I spent my first 11 or so yrs in a city with a majority Black population. My whole world was Black with some Mexicans and Puerto Ricans mixed in (most of whom should've been classified as Spanish speaking Black folks themselves). My only contact with whites were while shopping in certain areas and my 1st grade teacher was white. Other than that, chocolate ruled my life.
Then I was moved to a place where the majority was overwhelmingly white. Where I lived my family was one of maybe 4 Black families. The school I attended held about 15 of us. So going from a Black world to a white one- just on looks alone- was a shock. But after the honeymoon period of say the first month or so, this is when I received my first hand lessons about color.

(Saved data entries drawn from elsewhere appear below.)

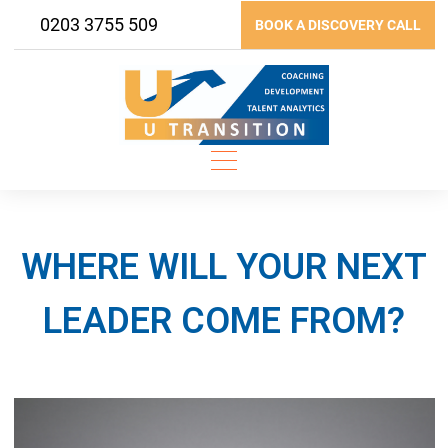
Skip
0203 3755 509
BOOK A DISCOVERY CALL
to
content
WHERE WILL YOUR NEXT
LEADER COME FROM?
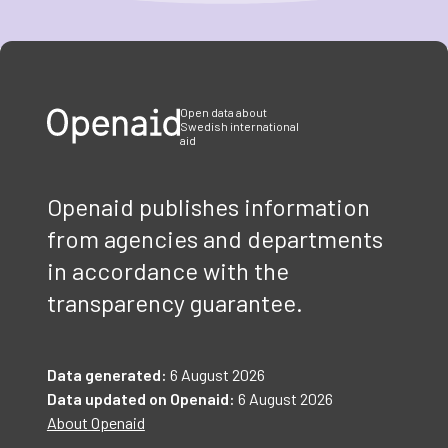
Item
1
of
3
Open data about
Swedish international
aid
Openaid publishes information
from agencies and departments
in accordance with the
transparency guarantee.
Data generated:
6 August 2026
Data updated on Openaid:
6 August 2026
About Openaid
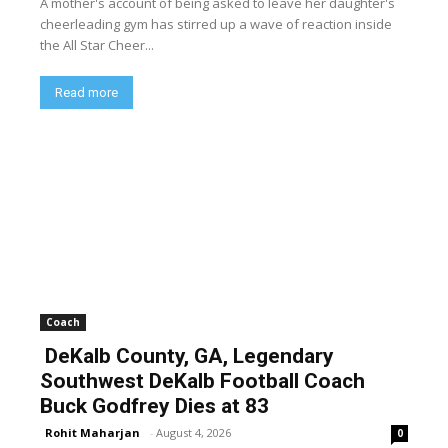
A mother's account of being asked to leave her daughter's
cheerleading gym has stirred up a wave of reaction inside
the All Star Cheer...
Read more
Coach
DeKalb County, GA, Legendary
Southwest DeKalb Football Coach
Buck Godfrey Dies at 83
Rohit Maharjan
-
August 4, 2026
0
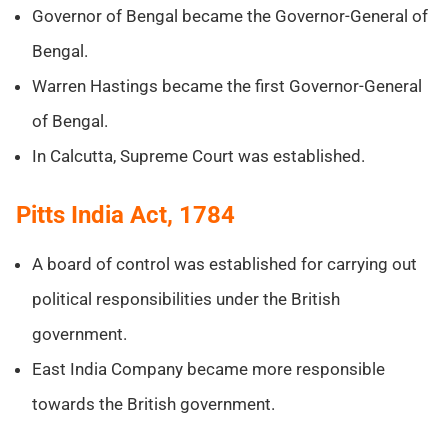
Governor of Bengal became the Governor-General of
Bengal.
Warren Hastings became the first Governor-General
of Bengal.
In Calcutta, Supreme Court was established.
Pitts India Act, 1784
A board of control was established for carrying out
political responsibilities under the British
government.
East India Company became more responsible
towards the British government.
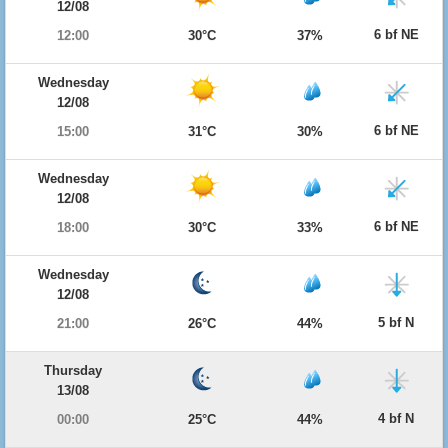
12/08
6 bf NE
12:00
30°C
37%
Wednesday
12/08
6 bf NE
15:00
31°C
30%
Wednesday
12/08
6 bf NE
18:00
30°C
33%
Wednesday
12/08
5 bf N
21:00
26°C
44%
Thursday
13/08
4 bf N
00:00
25°C
44%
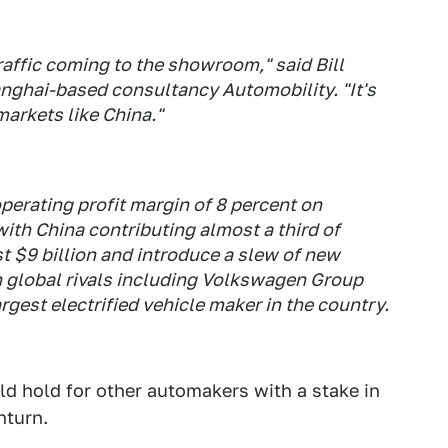
affic coming to the showroom," said Bill
anghai-based consultancy Automobility. "It's
markets like China."
operating profit margin of 8 percent on
 with China contributing almost a third of
t $9 billion and introduce a slew of new
th global rivals including Volkswagen Group
gest electrified vehicle maker in the country.
uld hold for other automakers with a stake in
nturn.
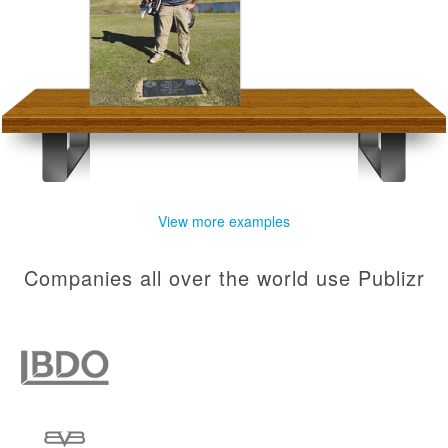
View more examples
Companies all over the world use Publizr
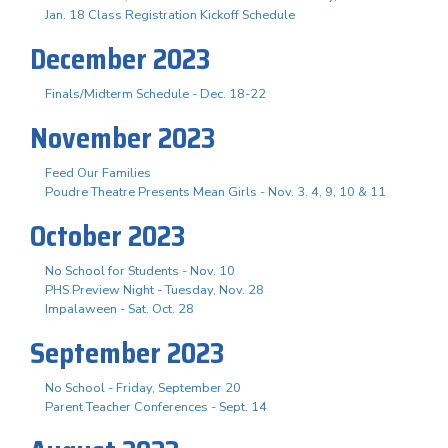
Jan. 18 Class Registration Kickoff Schedule
December 2023
Finals/Midterm Schedule - Dec. 18-22
November 2023
Feed Our Families
Poudre Theatre Presents Mean Girls - Nov. 3. 4, 9, 10 & 11
October 2023
No School for Students - Nov. 10
PHS Preview Night - Tuesday, Nov. 28
Impalaween - Sat. Oct. 28
September 2023
No School - Friday, September 20
Parent Teacher Conferences - Sept. 14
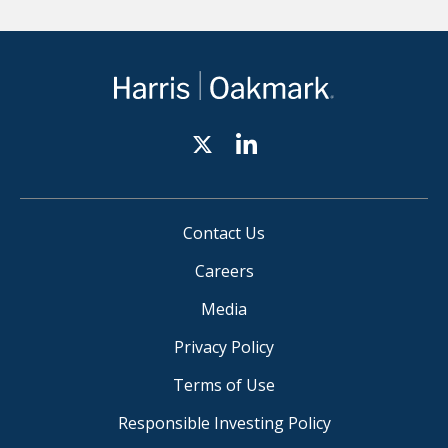
Contact Us
Careers
Media
Privacy Policy
Terms of Use
Responsible Investing Policy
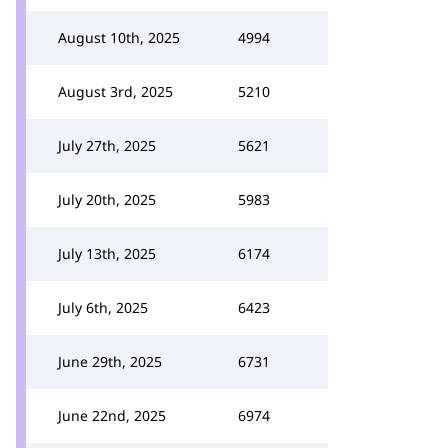
August 10th, 2025
4994
August 3rd, 2025
5210
July 27th, 2025
5621
July 20th, 2025
5983
July 13th, 2025
6174
July 6th, 2025
6423
June 29th, 2025
6731
June 22nd, 2025
6974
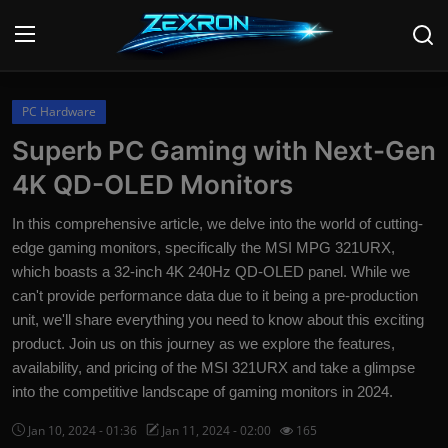
Login
Register
PC Hardware
Superb PC Gaming with Next-Gen
Home
4K QD-OLED Monitors
News
In this comprehensive article, we delve into the world of cutting-
edge gaming monitors, specifically the MSI MPG 321URX,
Contact
which boasts a 32-inch 4K 240Hz QD-OLED panel. While we
can't provide performance data due to it being a pre-production
Technology
unit, we'll share everything you need to know about this exciting
PC Hardware
product. Join us on this journey as we explore the features,
availability, and pricing of the MSI 321URX and take a glimpse
Software
into the competitive landscape of gaming monitors in 2024.
Audio
Jan 10, 2024 - 01:36
Jan 11, 2024 - 02:00
165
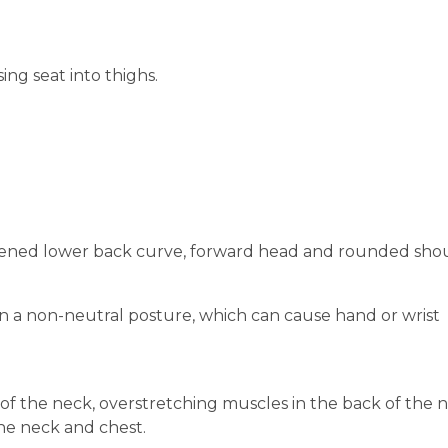
ing seat into thighs.
lattened lower back curve, forward head and rounded sho
n a non-neutral posture, which can cause hand or wrist
f the neck, overstretching muscles in the back of the 
the neck and chest.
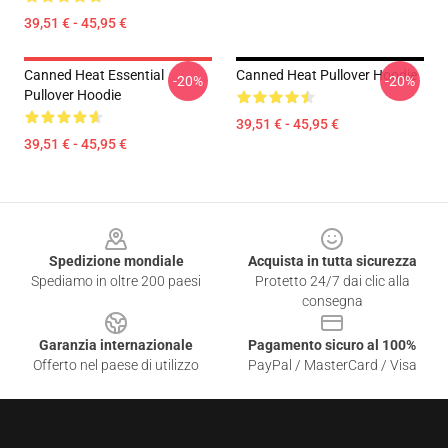
39,51 € - 45,95 €
Canned Heat Essential
Canned Heat Pullover Hoodie
-20%
-20%
Pullover Hoodie
39,51 € - 45,95 €
39,51 € - 45,95 €
Footer
Spedizione mondiale
Acquista in tutta sicurezza
Spediamo in oltre 200 paesi
Protetto 24/7 dai clic alla
consegna
Garanzia internazionale
Pagamento sicuro al 100%
Offerto nel paese di utilizzo
PayPal / MasterCard / Visa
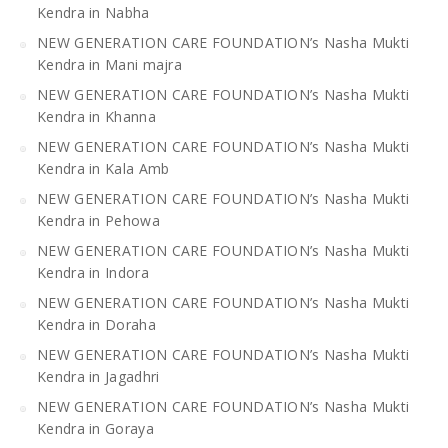
Kendra in Nabha
NEW GENERATION CARE FOUNDATION’s Nasha Mukti
Kendra in Mani majra
NEW GENERATION CARE FOUNDATION’s Nasha Mukti
Kendra in Khanna
NEW GENERATION CARE FOUNDATION’s Nasha Mukti
Kendra in Kala Amb
NEW GENERATION CARE FOUNDATION’s Nasha Mukti
Kendra in Pehowa
NEW GENERATION CARE FOUNDATION’s Nasha Mukti
Kendra in Indora
NEW GENERATION CARE FOUNDATION’s Nasha Mukti
Kendra in Doraha
NEW GENERATION CARE FOUNDATION’s Nasha Mukti
Kendra in Jagadhri
NEW GENERATION CARE FOUNDATION’s Nasha Mukti
Kendra in Goraya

I was the dangerous Black kid. The trouble maker. Childish disagreements settled by fists in the old neighborhood was usually chalked up to kids being kids. Childish disagreements settled with fists (and sometimes not even fists, but the mouth) in this new world always ended with parents crying foul about their poor little kid being victimized at the hands of an animal.
I had to spend way too much time correcting the kids' rediculous opinions about Black folks. "My dad says..." and "My mom said..." was common. Sometimes to fit in I'd force myself to try to get into groups like New Kids on the Block or watch shows like Beverly Hills 90210. Those things actually endeared me to a few, made absolutely no difference to others, and caused my brain to itch.
Groups made up of a few kids being disruptive in class were always given a group pass, save for the nigger who always has to be singled out. Some kids couldn't wait to try that "nigger" word out on me, which of course always ended with the requisite azz whoopin, which of course always led to a whole 'nother problem. I think the only memory during that time that I look back on and can laugh at is while during one of those fights between myself and a white kid, I could hear a chant from the crowd, "Fight!Fight! Between a nigger and a white!" It's funny to me now, not cuz it was so hilarious and clever, but just because it was so idiotic and, well, childish.
Thank the Lord, I only had to endure that for about a yr and a half before we moved back amongst those who looked more like myself, acted like me, and thought (well a few anyway) like me.